Тильда погладила чуть посекшуюся обивку кресла, вздохнула тяжко, уселась, смиренно сложив руки на коленях.
— Я не знаю, — сказала, в конце концов. — Поэтому и приехала к вам. Честно говоря, сама не понимаю, откуда такая идея в голову пришла.
— Это тоже не важно, — снова отмахнулась Мильда. — Будем считать, Небо подсказало. Желаете совет? Вам нужно получить возможность избавиться от брака. Воспользуетесь вы ей или нет — решите потом. Но получить её надо обязательно.
— Как же?
— Знаете, я очень удивилась, когда объявили о вашей помолвке с Арьере. У него древний род, положение в свете и даже при дворе, а, значит, непомерная спесь. У вас репутация брошенной невесты, которая к алтарю не только не невинной, а вовсе брюхатой пошла. И деньги, что само по себе неприлично. Как же ваш дядя сумел свадьбу устроить? За одни только монеты наш Амос не отдался бы никогда. Вы плохо знаете аристократов, дорогая. Они предпочитают себе пулю в лоб пустить из-за невыплаченных долгов, лишь бы честь не продавать.
— Да нет, всё это мне известно, — вяло протянула Тиль.
— Думаю, старый козёл его ещё и шантажировал, — Мильда сцепила руки в замок, наклонилась к Тиль, — и вам надо выяснить, чем.
— Как? — Арьере устало потёрла лоб.
— К сожалению, тут я не могу помочь, — хозяйка опять откинулась на спинку кресла. — Вам лучше знать, из какой ямы Крайт свою грязь черпал.
Сейчас Тильда была совсем не против узнать, откуда в мистрис Мильде столько ненависти к дяде, но промолчала. Во-первых, никакого значения это не имело, а, во-вторых, интересоваться такими вещами неприлично.
Впрочем, наверное, некоторые правила стоило бы и пересмотреть. Уж слишком они жизнь портили.
* * *
В складном, щедро украшенном золотой филигранью футляре хранились портреты двух свадебных пар. Один довольно старый — если наклонить обложку от света, то изображение становилось чёрно-белым: чёрные лица, руки, платье, а мужской костюм, наоборот, перекрашивался в светлый[2], другой гораздо новее. Обе пары стояли в абсолютно одинаковых позах: она слева, он справа, посередине стул. Вот только в тёплых отношениях тех, что постарше, сомневаться не приходилось. Руками, лежащими на спинке, они друг друга прилично не касались, но между пальцами расстояние в несколько ногтей всего-то оставалось, женщина даже мизинчик приподняла, будто хотела незаметно до мужа дотронуться.

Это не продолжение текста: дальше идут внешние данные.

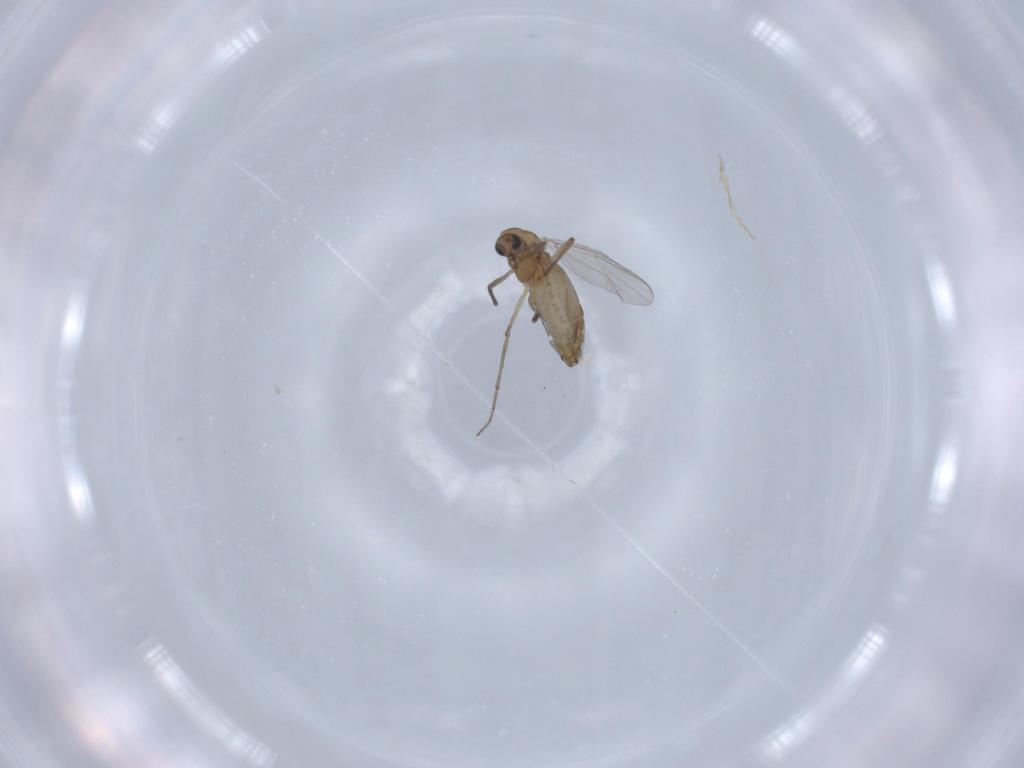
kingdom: Animalia
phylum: Arthropoda
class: Insecta
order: Diptera
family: Chironomidae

А вот стул между второй парой смотрелся приграничным столбом. А, может, даже крепостной стеной.
Тиль провела рукой по старому дагерротипу, чувствуя под ладонью прохладу гладкого стекла, вынула из креплений второй портрет. Госпожа Арьере восьмилетней выпечки смотрела на нынешнюю неуверенно. А если говорить совсем честно, то физиономия её напоминала морду перепуганной овцы, а не счастливой невесты. Да и слишком пышное платье ей не шло совершенно, оно делало фигуру похожей на храмовый колокол, на который какой-то умник нацепил соломенный венок с длинной тряпкой. Венок — это, между прочим, фата, выписанная дядюшкой с континента. И стоила она немалых денег, о чём старый Крайт не преминул сообщить всем гостям. Приглашённые были в восторге. Тиль — и тогдашняя, и сегодняшняя — нет.